▸ **Things to do**:
(A) In the Google Plus post, how many accounts are on the writer's blocklist?
(B) List every reason the Google Plus post gives for why it is good to experience profound disagreement.

Well worth a watch. Scroll down for quotes if you don't have a spare 20 minutes.
Google Plus is my only[1] experience of social media[2] and I have to say I've found it to be overwhelmingly positive. What I've found is that while there's practically no-one I agree with completely, there's equally few people I disagree with completely - even those with whom I have profound moral disagreements with on certain issues. If people say something I think is really stupid, I default to just ignoring them[3], because they usually have something intelligent to say on other matters. My blocklist stands at a grand total of 25, which considering I've been here almost since the start, moderate an extremely large community, and aren't shy about posting my political inclinations, isn't all that large (a good fraction of those are spam accounts as well). My policy is to block only in really extreme cases of moral disagreements (e.g. racists), personal insults (towards me - I will disable comments if a flamewar between others starts, but I'll treat the participants as grown-ups who can settle the dispute between themselves elsewhere).
This is not to say it's a utopia, because no large collection of people is going to be utterly wonderful - and I'm not sure that's even possible or desirable. It's good to have experiences of profound disagreement for a variety of reasons : each side might be wrong and learn something from the other; it's at least worth knowing what crazy arguments the other side are coming up with; it's useful to be prepared to deal with "robust conversations" in general. So there are a few people I keep around solely to hear what the other side are thinking, even if I know full well I will never, ever agree with them. But these are rare. Most people having something intelligent to say on something, at least. Generally speaking, if we're able to have a protracted civil conversation about something on which we disagree, then even if I come away still convinced I'm right (but even more especially if I come away realising I was wrong) then I generally follow people as a matter of course.
That said, I'm not going out of my way to latch on to opposing viewpoints for the sake of diversity. I think the best way to do that is to let it happen naturally, finding people with some common interests and by default following them rather than their individual Collections (though these are still very useful for un following purposes, if someone posts a lot of stuff I just don't care about, e.g. pictures of food, or know there's no chance of anything but an argument resulting if we discuss it). I don't feel as if I'm in a filter bubble or echo chamber, or at least, certainly no more strongly than prior to Google Plus. The kind of discussions we have here are the kind I have in the real world, more or less, albeit the Google variety are usually more erudite. What's the point in perpetually preaching to the choir ? None. I expect to convince some people and be convinced by others in turn. That's what conversations are for. Finally, I don't follow any news outlets directly, but only individual people.
[1] Let's not even pretend Google Buzz was a thing, because it wasn't.
[2] OK, and random internet forums and the like, back in the day. I really don't bother much with them any more unless I need to consult specialists. They're not really "social" in the sense that they tend to be highly focused.
[3] There are plenty of other reasons : I might just not have the time or inclination to respond or whatever, so If I ignore you, treat this as an absence of evidence, not evidence that I think you're an idiot.

▸ **Supplied information**:
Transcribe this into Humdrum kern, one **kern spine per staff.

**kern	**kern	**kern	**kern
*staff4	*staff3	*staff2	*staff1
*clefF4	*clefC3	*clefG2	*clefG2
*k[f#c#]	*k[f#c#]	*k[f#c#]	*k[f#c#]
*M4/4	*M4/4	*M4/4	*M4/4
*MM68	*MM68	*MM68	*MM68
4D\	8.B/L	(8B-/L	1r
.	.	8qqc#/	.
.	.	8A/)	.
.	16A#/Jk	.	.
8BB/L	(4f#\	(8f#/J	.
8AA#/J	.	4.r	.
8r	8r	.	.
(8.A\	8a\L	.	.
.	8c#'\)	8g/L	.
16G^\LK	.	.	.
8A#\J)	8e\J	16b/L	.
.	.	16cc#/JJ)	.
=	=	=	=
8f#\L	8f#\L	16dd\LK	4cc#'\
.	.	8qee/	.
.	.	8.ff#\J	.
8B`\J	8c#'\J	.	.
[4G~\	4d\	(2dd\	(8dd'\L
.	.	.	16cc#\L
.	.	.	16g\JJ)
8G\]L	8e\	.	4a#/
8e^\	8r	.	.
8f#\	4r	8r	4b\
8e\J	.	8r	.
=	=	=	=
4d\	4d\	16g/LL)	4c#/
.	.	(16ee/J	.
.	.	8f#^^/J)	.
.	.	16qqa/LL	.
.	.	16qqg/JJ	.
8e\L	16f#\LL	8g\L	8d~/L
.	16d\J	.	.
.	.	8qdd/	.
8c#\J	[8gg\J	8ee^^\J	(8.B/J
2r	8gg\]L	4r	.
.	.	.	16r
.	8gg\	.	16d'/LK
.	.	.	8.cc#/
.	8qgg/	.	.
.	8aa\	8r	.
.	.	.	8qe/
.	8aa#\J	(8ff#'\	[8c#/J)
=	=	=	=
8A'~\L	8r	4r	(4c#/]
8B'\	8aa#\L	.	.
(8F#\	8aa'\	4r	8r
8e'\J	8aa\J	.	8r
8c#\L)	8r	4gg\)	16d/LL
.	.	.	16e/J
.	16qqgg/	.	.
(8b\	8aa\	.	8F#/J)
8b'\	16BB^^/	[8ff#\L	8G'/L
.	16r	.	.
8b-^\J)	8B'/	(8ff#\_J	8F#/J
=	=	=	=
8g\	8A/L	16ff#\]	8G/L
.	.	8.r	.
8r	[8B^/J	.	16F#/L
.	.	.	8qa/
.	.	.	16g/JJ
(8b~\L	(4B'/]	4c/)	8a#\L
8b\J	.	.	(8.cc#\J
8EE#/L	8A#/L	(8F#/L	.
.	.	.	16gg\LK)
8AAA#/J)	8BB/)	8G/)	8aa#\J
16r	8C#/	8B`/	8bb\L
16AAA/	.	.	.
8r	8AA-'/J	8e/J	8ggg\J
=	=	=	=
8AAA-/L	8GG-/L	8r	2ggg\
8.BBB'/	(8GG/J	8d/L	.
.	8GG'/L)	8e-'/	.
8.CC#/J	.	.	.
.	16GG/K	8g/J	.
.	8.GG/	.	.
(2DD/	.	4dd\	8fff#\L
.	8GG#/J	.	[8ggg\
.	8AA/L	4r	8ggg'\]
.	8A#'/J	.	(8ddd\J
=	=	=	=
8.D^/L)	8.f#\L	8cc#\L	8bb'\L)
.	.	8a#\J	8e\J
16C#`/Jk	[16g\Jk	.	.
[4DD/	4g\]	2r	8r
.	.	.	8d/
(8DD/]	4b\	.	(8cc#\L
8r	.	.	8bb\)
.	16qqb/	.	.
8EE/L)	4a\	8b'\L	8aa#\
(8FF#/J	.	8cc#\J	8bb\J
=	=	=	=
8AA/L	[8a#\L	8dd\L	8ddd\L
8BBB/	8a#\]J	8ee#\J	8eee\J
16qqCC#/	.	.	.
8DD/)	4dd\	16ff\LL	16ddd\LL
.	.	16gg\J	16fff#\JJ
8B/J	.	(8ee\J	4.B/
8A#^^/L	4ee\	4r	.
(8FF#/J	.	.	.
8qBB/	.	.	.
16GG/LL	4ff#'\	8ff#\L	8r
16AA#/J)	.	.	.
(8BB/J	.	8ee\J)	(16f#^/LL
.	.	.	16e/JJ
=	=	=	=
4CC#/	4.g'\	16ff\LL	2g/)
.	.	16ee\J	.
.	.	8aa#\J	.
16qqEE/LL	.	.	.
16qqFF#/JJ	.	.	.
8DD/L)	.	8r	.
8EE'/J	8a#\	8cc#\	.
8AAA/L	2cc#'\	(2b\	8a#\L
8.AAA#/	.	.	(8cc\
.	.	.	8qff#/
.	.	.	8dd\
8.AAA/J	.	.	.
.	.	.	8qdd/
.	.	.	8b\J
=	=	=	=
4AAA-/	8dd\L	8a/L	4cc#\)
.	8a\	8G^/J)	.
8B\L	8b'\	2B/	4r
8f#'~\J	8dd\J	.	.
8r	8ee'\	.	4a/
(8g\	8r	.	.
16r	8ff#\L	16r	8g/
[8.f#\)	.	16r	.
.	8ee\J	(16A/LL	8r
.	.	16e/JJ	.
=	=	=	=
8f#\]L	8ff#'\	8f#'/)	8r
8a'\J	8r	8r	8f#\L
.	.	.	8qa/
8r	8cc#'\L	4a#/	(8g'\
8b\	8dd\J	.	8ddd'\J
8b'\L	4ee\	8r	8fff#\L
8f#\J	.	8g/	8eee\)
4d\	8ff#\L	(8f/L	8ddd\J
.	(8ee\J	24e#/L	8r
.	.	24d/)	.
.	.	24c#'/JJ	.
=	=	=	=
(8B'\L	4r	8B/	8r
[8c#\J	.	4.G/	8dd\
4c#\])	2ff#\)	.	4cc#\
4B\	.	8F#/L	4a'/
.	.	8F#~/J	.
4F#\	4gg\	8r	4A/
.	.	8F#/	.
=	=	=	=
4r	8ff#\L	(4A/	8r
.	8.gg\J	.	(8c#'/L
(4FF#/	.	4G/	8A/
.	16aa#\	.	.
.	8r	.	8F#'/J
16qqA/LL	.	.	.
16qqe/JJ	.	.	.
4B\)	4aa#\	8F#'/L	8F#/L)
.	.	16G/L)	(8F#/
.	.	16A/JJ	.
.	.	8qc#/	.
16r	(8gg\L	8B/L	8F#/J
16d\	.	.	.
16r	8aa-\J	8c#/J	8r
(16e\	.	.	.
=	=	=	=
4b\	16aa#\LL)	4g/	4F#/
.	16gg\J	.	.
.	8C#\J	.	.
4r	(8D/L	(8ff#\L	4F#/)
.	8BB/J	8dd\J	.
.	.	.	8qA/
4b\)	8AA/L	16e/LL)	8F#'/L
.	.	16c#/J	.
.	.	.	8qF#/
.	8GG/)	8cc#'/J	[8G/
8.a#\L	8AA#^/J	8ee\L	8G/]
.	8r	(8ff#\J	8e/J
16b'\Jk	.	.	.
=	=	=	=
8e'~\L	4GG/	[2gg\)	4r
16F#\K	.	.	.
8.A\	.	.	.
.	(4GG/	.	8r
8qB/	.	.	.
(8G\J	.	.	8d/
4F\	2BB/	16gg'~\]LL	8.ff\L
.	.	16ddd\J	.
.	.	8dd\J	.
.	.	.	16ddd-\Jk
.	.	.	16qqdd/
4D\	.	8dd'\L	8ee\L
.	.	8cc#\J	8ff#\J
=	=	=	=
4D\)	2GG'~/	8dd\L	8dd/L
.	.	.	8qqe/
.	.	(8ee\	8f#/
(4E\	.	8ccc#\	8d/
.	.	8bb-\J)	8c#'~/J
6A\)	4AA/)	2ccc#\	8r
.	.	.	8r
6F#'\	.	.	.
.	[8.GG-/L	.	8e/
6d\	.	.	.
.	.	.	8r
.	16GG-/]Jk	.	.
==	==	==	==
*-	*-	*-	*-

▸ **Results of the exercise**:
(A) 25

(B)
- Each side might be wrong and learn something from the other.
- It's worth knowing what crazy arguments the other side is coming up with.
- It's useful to be prepared to deal with "robust conversations" in general.